I sauteed the mushrooms before beginning the arborio rice and set them aside, so I would not have to dance between stirring the rice and chicken stock mixture, while cooking up mushrooms to add at the end. I did the same with the sweet Italian sausage; for both, they sizzled in the heavy, deep basin of my black cast iron skillet.
This is a German wine, and was rather sweet, but this served well to combat and complement the earthen nature of the mushrooms and the fattiness of the sausage.
The asiago cheese added a nice amount of salt, and an acute flavor that was sharp without being overly powerful or aggressive.
As I posted before, the recipe calls for one cup of wine; part of the fun in the labor is getting to sample the rest. This stemless Riedel, solo here, member of a quartet given to me by my sister a few Christmas seasons back, is intended for pinot noir wines, however, I love the modern design and large bowl, so I generally drink most wines from here, other than anything sparkling.
Following my older sister's advice, as I mentioned, a fabulous cook and dining experience hostess, I included some thyme, in addition to salt and pepper.
Wine, onion, arborio rice, butter, and some chicken stock bubbling happily together on the stove. Through neglectful folly of my own, I allowed the butter and onion to cook a tad too quickly and fiercely, leaving the onion quite caramelized; this ended up tasting delicious, however, I have a burned butter mess in my pot now.
The final product and some more wine, featured here with a sketch the filmmaker made for me the other morning; he has amazing geometric creativity and can draw a perfectly straight line, or circle, without a ruler or any other drafting device. He has presented me with quite the exhibition of work at this point; I love them.

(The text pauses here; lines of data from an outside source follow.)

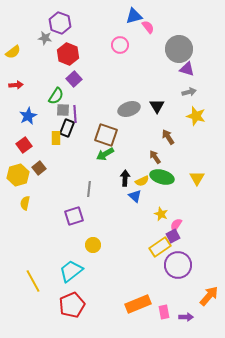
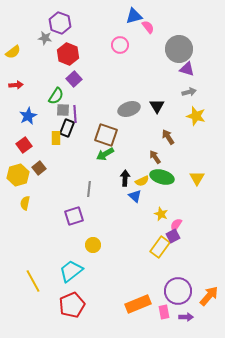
yellow rectangle at (160, 247): rotated 20 degrees counterclockwise
purple circle at (178, 265): moved 26 px down
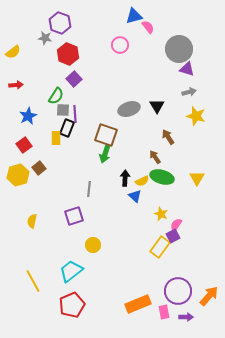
green arrow at (105, 154): rotated 42 degrees counterclockwise
yellow semicircle at (25, 203): moved 7 px right, 18 px down
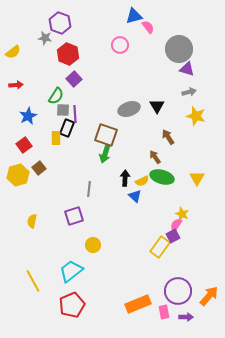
yellow star at (161, 214): moved 21 px right
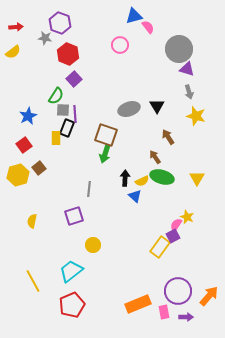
red arrow at (16, 85): moved 58 px up
gray arrow at (189, 92): rotated 88 degrees clockwise
yellow star at (182, 214): moved 5 px right, 3 px down
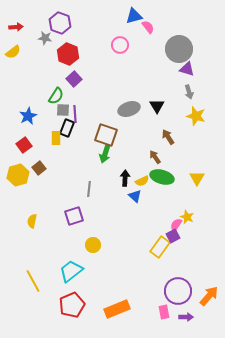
orange rectangle at (138, 304): moved 21 px left, 5 px down
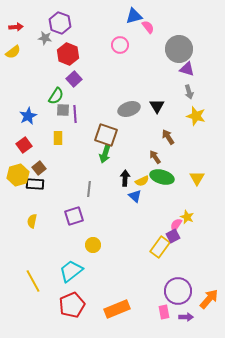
black rectangle at (67, 128): moved 32 px left, 56 px down; rotated 72 degrees clockwise
yellow rectangle at (56, 138): moved 2 px right
orange arrow at (209, 296): moved 3 px down
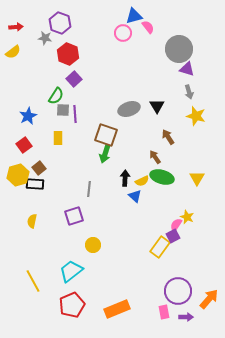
pink circle at (120, 45): moved 3 px right, 12 px up
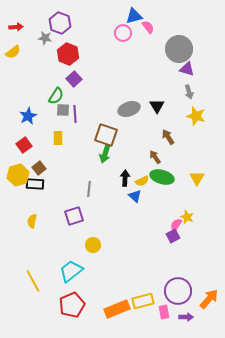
yellow rectangle at (160, 247): moved 17 px left, 54 px down; rotated 40 degrees clockwise
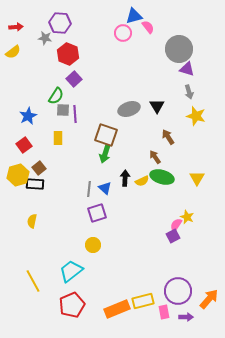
purple hexagon at (60, 23): rotated 15 degrees counterclockwise
blue triangle at (135, 196): moved 30 px left, 8 px up
purple square at (74, 216): moved 23 px right, 3 px up
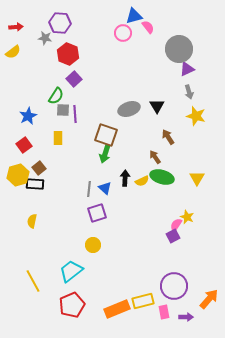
purple triangle at (187, 69): rotated 42 degrees counterclockwise
purple circle at (178, 291): moved 4 px left, 5 px up
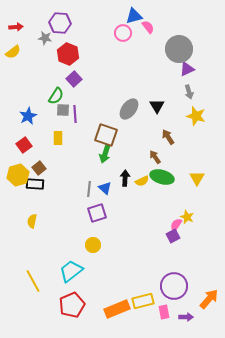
gray ellipse at (129, 109): rotated 35 degrees counterclockwise
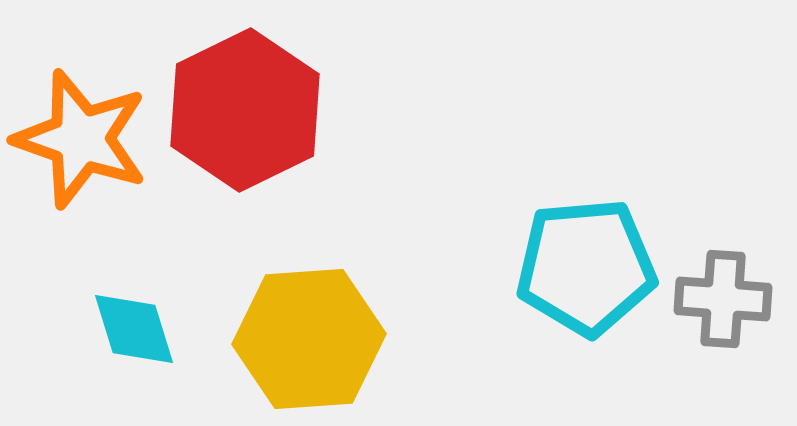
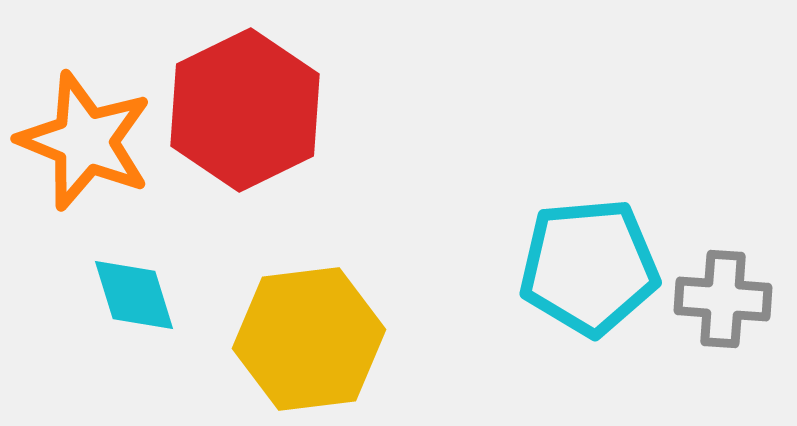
orange star: moved 4 px right, 2 px down; rotated 3 degrees clockwise
cyan pentagon: moved 3 px right
cyan diamond: moved 34 px up
yellow hexagon: rotated 3 degrees counterclockwise
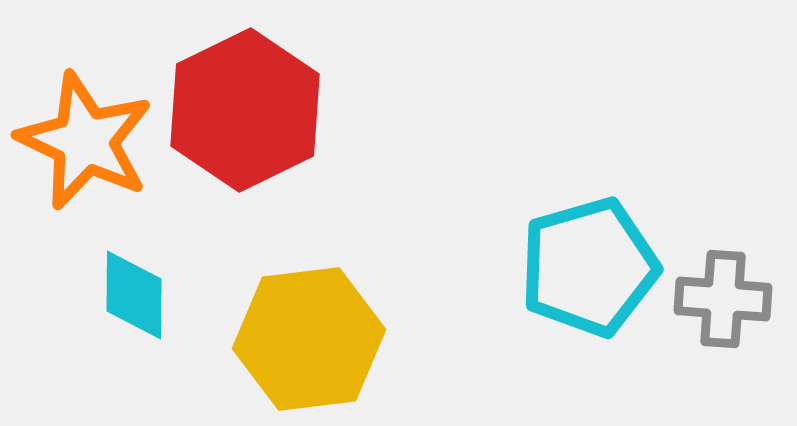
orange star: rotated 3 degrees clockwise
cyan pentagon: rotated 11 degrees counterclockwise
cyan diamond: rotated 18 degrees clockwise
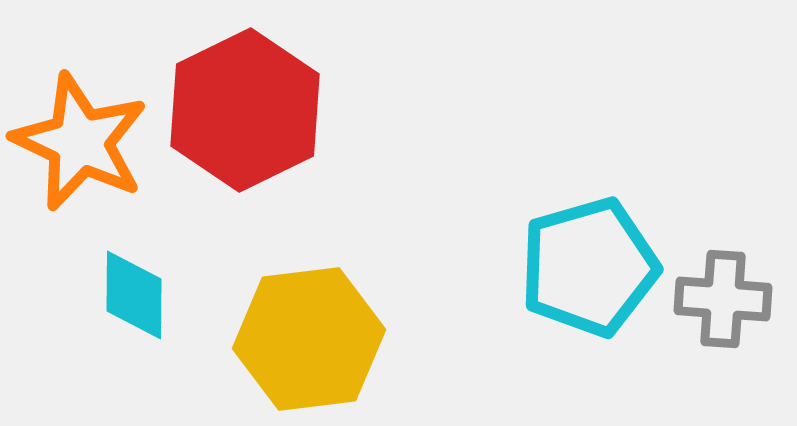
orange star: moved 5 px left, 1 px down
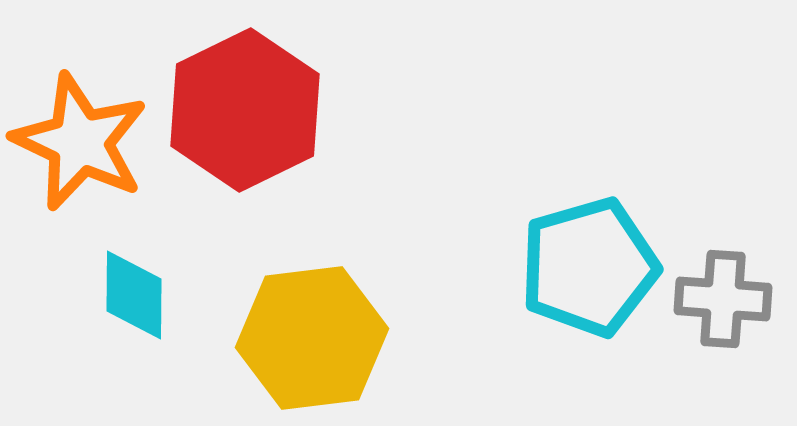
yellow hexagon: moved 3 px right, 1 px up
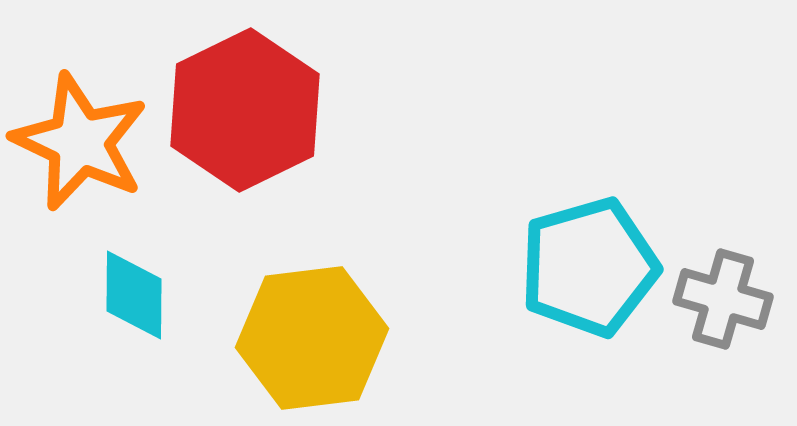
gray cross: rotated 12 degrees clockwise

Over the Christmas season, I found a large, unused sketch book, a gift from my childhood that lay abandoned and forgotten for years, and began a series of drawings in return, to give to the filmmaker. The end product will be a collection of my work and I am still working on it; I have not the hands for line and shape and color that he does, but I enjoy the process of maneuvering in line and color and shape, despite my clumsiness, especially after hours of writing executive summary reports or analyzing data. Perhaps I will share a few here in the near future.